Re: Thinking About Correlated Columns (again)

Gavin Flower <GavinFlower@xxxxxxxxxxxxxxxxx> · Thu, 16 May 2013 08:22:33 +1200



    On 16/05/13 03:52, Heikki Linnakangas
      wrote:

    
    On
      15.05.2013 18:31, Shaun Thomas wrote:
      

      I've seen conversations on this since at
        least 2005. There were even
        

        proposed patches every once in a while, but never any consensus.
        Anyone
        

        care to comment?
        

      Well, as you said, there has never been any consensus.
      

      There are basically two pieces to the puzzle:
      

      1. What metric do you use to represent correlation between
      columns?
      

      2. How do use collect that statistic?
      

      Based on the prior discussions, collecting the stats seems to be
      tricky.

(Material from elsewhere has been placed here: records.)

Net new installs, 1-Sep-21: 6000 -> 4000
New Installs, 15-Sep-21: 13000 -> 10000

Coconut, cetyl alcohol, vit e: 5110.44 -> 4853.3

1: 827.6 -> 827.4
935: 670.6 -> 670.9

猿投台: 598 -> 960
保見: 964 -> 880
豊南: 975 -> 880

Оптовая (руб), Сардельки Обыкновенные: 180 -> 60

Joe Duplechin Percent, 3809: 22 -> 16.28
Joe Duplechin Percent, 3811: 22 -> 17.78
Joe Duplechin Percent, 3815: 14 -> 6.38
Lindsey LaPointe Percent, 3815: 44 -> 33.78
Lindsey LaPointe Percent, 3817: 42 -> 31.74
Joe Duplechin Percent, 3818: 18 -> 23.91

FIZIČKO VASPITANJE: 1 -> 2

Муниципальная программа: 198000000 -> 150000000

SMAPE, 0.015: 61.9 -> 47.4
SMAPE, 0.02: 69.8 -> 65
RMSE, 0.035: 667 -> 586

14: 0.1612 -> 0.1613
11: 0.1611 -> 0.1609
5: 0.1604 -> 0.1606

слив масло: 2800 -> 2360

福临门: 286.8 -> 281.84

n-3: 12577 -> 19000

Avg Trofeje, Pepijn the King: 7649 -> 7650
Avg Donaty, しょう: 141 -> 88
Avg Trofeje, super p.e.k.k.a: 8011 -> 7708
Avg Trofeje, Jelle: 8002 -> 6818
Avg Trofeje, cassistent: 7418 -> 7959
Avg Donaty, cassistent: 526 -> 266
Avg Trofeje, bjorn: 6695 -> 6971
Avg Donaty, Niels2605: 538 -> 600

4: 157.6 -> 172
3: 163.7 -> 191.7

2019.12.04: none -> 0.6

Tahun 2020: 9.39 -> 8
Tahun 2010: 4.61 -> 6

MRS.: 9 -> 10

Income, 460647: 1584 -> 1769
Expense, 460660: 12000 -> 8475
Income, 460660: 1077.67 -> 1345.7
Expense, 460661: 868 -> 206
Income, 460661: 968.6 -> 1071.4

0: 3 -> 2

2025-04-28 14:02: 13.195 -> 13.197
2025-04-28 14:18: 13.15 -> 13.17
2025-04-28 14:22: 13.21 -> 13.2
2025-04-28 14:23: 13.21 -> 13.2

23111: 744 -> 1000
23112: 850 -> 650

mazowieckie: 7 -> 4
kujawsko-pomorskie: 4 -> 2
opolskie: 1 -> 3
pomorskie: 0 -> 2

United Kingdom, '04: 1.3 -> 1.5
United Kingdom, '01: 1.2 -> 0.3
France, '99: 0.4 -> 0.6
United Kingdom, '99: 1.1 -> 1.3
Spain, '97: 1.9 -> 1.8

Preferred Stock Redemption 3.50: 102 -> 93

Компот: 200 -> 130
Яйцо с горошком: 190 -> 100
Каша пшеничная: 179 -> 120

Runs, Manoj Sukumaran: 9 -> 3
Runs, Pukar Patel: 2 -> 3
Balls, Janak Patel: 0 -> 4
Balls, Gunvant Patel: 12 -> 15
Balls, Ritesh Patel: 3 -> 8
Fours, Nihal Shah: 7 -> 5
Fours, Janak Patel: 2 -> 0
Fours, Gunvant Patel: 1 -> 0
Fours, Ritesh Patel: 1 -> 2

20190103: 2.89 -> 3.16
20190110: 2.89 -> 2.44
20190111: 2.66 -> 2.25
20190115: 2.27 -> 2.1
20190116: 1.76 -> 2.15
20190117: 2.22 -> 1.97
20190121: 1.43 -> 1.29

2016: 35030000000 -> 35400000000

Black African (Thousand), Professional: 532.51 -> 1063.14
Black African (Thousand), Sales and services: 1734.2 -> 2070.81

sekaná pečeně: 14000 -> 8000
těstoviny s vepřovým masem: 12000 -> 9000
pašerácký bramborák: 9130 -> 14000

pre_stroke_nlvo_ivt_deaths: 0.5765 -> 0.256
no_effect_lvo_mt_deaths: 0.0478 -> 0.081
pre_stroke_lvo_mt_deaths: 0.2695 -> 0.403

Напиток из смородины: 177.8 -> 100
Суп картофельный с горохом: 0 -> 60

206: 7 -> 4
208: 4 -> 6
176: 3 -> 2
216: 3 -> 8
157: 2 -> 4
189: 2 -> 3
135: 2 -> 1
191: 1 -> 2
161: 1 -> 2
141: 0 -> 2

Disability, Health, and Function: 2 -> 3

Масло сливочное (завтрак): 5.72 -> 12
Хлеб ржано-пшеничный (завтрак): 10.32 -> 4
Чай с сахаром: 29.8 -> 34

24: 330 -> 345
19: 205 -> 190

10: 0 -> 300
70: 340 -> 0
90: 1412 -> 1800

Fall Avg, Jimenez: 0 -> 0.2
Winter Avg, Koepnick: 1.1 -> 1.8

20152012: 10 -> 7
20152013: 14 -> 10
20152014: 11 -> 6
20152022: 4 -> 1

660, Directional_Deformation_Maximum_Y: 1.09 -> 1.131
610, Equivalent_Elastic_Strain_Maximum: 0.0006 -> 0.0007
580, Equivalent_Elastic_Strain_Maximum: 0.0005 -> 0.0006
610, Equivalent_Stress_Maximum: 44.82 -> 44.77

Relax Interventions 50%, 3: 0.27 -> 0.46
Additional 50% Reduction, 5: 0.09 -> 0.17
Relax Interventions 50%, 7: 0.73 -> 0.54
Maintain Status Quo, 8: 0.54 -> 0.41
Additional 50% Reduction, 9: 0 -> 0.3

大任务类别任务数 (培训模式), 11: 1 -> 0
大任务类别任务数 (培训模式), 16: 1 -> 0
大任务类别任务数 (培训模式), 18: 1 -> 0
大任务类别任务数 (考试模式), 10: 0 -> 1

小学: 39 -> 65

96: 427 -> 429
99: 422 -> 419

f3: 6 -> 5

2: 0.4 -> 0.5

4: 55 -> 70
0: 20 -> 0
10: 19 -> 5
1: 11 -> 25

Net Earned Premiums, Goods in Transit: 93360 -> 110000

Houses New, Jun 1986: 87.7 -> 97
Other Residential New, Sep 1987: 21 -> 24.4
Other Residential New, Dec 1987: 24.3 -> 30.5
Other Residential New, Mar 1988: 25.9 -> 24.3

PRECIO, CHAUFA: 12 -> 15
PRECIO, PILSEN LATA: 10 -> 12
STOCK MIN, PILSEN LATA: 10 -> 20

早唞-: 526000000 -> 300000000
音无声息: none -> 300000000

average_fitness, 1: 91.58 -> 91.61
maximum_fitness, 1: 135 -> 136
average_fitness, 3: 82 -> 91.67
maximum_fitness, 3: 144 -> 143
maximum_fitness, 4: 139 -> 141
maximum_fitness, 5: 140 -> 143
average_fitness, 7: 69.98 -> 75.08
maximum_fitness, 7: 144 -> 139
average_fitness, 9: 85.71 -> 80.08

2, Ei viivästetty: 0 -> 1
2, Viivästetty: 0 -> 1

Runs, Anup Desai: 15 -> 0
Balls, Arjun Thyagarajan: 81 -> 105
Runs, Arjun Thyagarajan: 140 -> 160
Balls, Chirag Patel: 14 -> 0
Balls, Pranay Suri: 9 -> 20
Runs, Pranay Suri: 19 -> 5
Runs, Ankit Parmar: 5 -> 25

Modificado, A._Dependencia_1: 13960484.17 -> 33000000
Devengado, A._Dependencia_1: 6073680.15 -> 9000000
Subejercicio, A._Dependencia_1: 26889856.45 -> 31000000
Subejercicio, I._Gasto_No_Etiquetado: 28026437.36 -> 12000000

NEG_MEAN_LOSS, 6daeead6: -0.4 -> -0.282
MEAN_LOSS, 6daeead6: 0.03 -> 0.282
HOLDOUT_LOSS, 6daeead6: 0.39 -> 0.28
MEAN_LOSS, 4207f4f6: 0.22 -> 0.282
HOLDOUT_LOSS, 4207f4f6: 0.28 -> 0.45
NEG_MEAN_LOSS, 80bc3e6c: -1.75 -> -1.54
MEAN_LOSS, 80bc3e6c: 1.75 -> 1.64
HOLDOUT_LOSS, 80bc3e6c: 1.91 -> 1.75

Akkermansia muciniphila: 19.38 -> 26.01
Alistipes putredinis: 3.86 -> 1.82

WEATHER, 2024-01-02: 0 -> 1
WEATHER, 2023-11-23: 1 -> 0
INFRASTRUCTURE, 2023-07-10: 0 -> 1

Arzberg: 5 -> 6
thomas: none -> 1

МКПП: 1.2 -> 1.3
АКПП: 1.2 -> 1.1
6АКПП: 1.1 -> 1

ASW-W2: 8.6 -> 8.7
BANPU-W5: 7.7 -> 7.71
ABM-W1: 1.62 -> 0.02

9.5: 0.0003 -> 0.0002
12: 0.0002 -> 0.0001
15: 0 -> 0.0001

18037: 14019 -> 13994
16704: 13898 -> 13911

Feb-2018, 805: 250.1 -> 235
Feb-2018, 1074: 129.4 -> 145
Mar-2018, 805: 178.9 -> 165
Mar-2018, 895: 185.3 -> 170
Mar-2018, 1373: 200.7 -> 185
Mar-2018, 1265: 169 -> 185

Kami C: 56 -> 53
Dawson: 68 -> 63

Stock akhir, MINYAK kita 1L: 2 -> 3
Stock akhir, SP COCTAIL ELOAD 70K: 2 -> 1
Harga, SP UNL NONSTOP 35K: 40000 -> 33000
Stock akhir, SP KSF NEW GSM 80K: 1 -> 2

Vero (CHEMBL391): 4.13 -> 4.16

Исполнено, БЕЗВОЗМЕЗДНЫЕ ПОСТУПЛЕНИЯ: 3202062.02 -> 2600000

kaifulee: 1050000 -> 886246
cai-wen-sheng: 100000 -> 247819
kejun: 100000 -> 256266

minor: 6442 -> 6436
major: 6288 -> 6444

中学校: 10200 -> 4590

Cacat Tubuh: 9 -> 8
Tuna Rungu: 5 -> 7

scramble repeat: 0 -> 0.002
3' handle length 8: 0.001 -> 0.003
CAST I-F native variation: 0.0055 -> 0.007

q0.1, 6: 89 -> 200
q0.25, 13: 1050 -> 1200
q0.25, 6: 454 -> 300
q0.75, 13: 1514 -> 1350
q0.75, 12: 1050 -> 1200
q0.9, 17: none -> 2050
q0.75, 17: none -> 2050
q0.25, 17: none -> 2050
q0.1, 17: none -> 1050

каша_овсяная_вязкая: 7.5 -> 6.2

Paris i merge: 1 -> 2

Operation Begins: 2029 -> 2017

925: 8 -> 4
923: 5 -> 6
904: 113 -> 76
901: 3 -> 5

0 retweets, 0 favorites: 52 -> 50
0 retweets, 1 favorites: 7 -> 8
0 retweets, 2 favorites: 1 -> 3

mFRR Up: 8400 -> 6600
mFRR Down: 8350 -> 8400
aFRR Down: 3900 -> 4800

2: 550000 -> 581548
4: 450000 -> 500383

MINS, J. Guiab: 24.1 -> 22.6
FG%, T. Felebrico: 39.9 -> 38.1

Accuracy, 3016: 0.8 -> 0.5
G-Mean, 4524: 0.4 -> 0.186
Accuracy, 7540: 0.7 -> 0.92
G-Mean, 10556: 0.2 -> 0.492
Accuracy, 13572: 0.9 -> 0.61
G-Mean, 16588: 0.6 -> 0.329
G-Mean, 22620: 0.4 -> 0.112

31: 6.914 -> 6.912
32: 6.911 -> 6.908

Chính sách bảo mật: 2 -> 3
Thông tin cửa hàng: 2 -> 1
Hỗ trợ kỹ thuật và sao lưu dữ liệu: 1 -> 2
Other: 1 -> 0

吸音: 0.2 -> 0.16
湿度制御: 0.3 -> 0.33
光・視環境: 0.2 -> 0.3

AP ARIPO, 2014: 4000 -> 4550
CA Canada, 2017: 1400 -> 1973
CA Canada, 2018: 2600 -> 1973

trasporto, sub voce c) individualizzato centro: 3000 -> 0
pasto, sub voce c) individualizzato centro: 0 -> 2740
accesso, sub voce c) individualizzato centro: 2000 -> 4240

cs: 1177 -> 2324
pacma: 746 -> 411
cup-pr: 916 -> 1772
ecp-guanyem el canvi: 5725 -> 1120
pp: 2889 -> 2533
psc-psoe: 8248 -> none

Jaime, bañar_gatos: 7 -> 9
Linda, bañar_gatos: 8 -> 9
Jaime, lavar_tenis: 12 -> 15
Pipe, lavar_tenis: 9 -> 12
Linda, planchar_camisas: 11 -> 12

It's not clear for which combinations of columns it should
      be collected (all possible combinations? That explodes
      quickly...), or how it can be collected without scanning the whole
      table.
      

      I think it would be pretty straightforward to use such a
      statistic, once we have it. So perhaps we should get started by
      allowing the DBA to set a correlation metric manually, and use
      that in the planner.
      

      - Heikki
      

    How about pg comparing actual numbers
        of rows delivered with the predicted number - and
    if a specified threshold is reached, then maintaining statistics?
    There is obviously more to it, such as: is this a relevant query to
    consider & the size of the tables (no point in attempting to
    optimise tables with only 10 rows for example).

    
    Cheers,

    Gavin